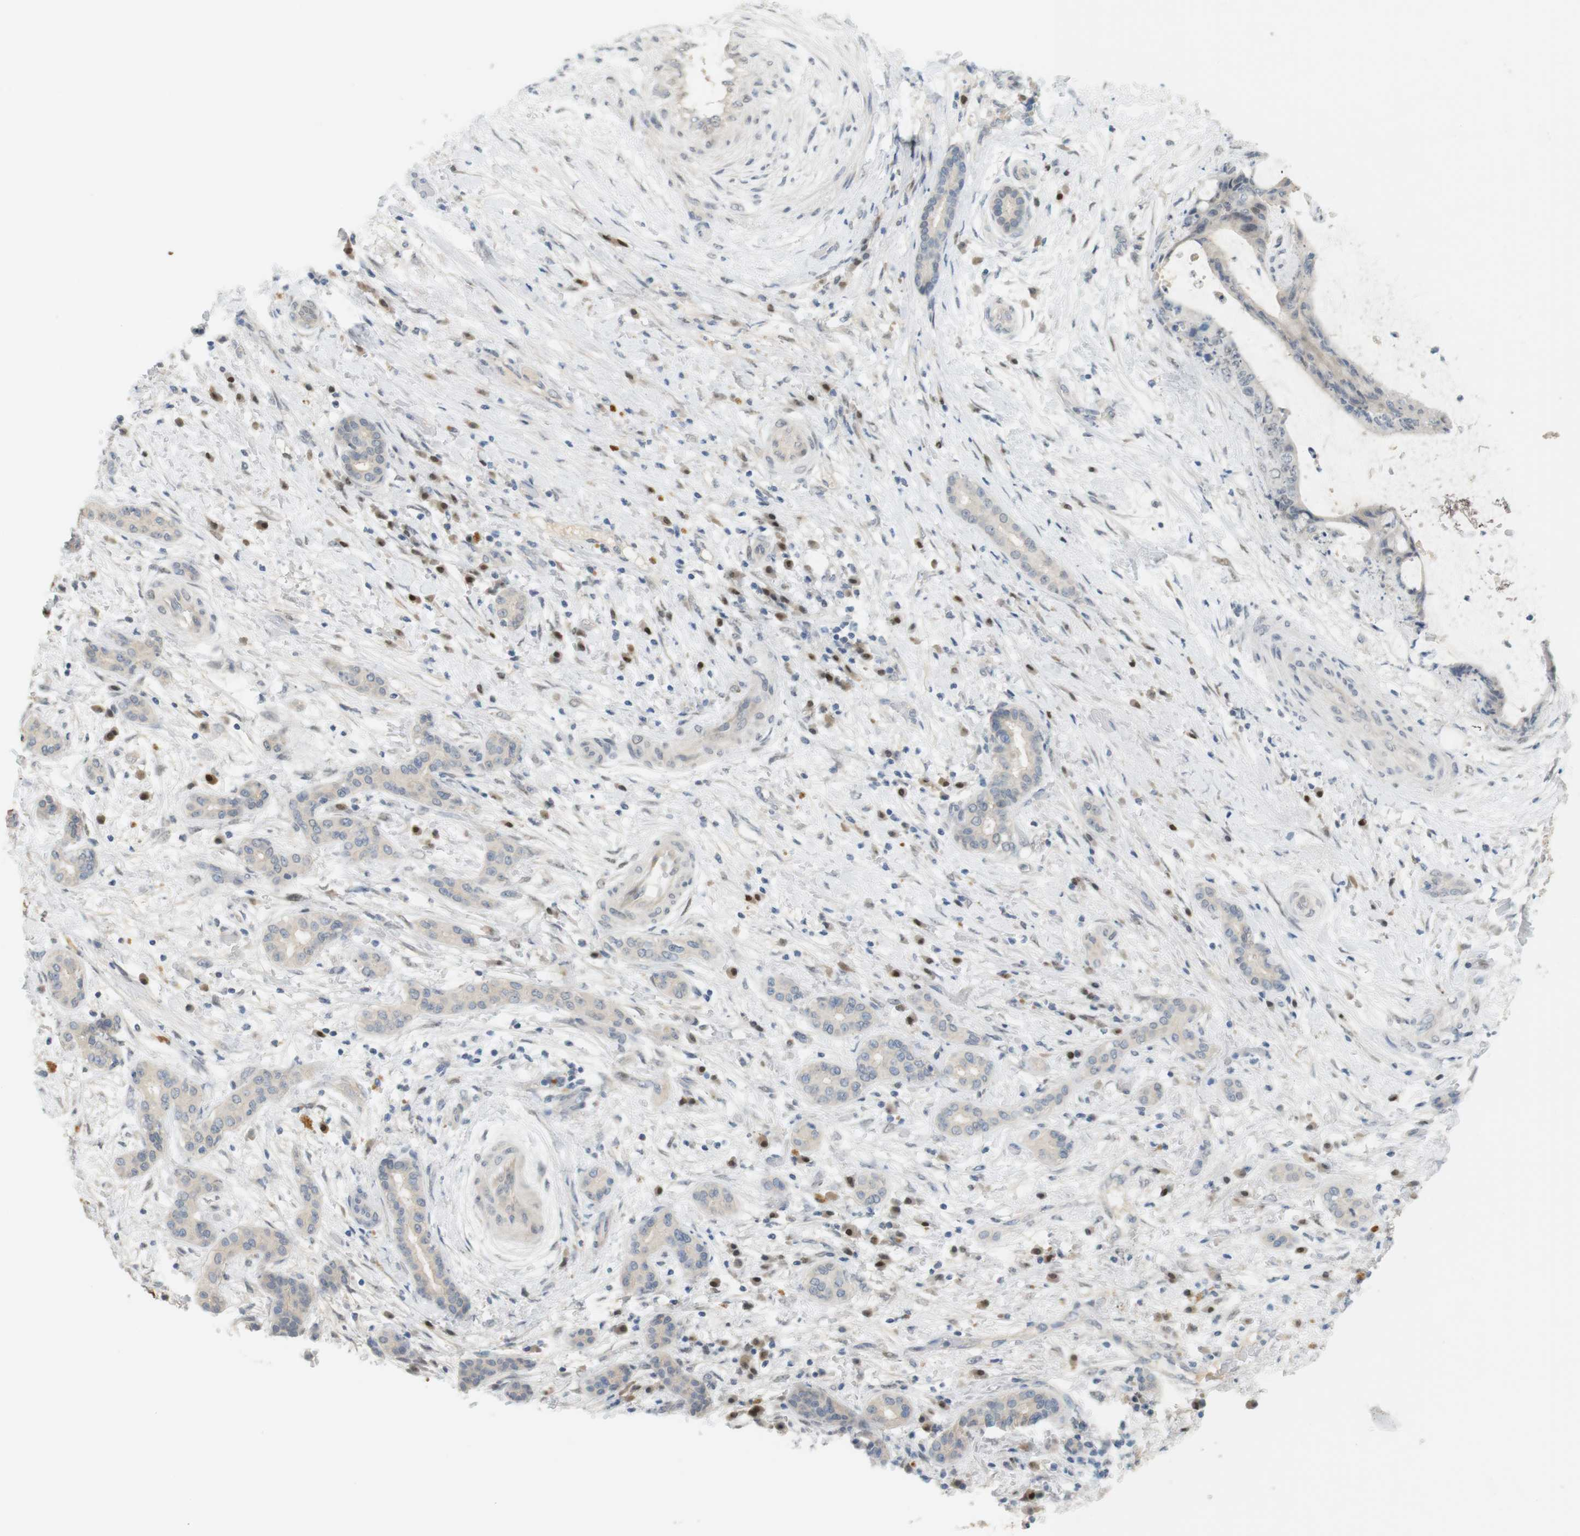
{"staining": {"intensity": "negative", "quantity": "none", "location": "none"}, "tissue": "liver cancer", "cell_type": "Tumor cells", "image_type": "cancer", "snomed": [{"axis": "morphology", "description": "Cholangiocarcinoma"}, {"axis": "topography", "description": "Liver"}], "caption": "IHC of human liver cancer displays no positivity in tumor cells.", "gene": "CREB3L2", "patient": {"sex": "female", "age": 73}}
---
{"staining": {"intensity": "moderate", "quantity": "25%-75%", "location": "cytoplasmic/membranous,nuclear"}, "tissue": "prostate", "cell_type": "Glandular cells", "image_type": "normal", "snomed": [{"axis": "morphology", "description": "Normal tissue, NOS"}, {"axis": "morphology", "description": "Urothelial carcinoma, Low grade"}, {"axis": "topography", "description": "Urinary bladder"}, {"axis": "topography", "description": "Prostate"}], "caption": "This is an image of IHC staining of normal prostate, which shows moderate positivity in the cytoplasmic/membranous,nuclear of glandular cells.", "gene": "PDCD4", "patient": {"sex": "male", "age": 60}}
==
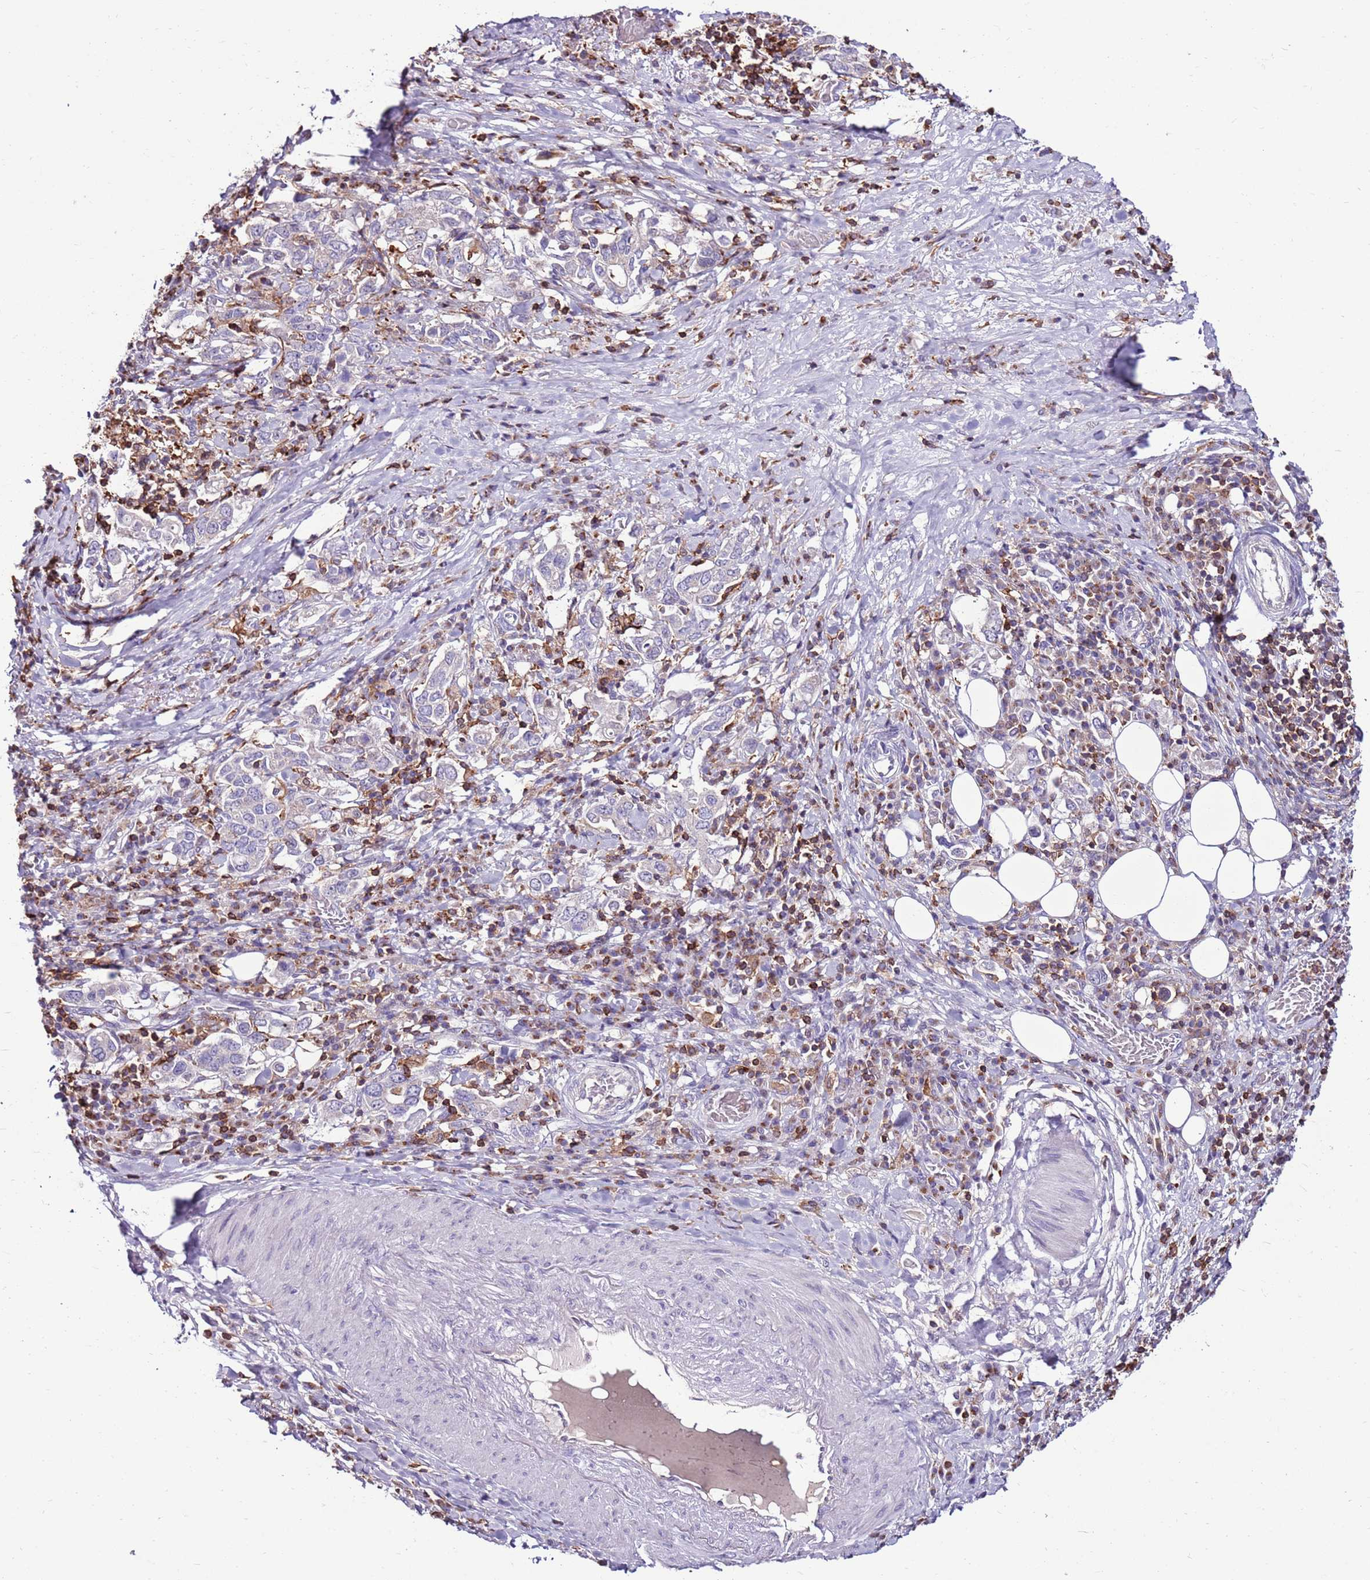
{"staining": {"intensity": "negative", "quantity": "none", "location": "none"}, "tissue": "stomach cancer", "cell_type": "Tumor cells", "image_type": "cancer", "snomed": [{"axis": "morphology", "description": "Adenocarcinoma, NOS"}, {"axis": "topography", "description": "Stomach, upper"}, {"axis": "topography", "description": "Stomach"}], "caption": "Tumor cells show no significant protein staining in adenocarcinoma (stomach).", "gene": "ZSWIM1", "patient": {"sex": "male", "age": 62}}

→ PROBLEM REQUIREMENTS: Copy out each line of the material in which the word "none" turns up.

→ TASK OUTPUT:
{"staining": {"intensity": "negative", "quantity": "none", "location": "none"}, "tissue": "liver cancer", "cell_type": "Tumor cells", "image_type": "cancer", "snomed": [{"axis": "morphology", "description": "Cholangiocarcinoma"}, {"axis": "topography", "description": "Liver"}], "caption": "IHC of human liver cancer displays no positivity in tumor cells.", "gene": "CREB3L2", "patient": {"sex": "female", "age": 73}}
{"staining": {"intensity": "negative", "quantity": "none", "location": "none"}, "tissue": "stomach cancer", "cell_type": "Tumor cells", "image_type": "cancer", "snomed": [{"axis": "morphology", "description": "Adenocarcinoma, NOS"}, {"axis": "topography", "description": "Stomach, upper"}, {"axis": "topography", "description": "Stomach"}], "caption": "Tumor cells show no significant protein staining in adenocarcinoma (stomach).", "gene": "ZSWIM1", "patient": {"sex": "male", "age": 62}}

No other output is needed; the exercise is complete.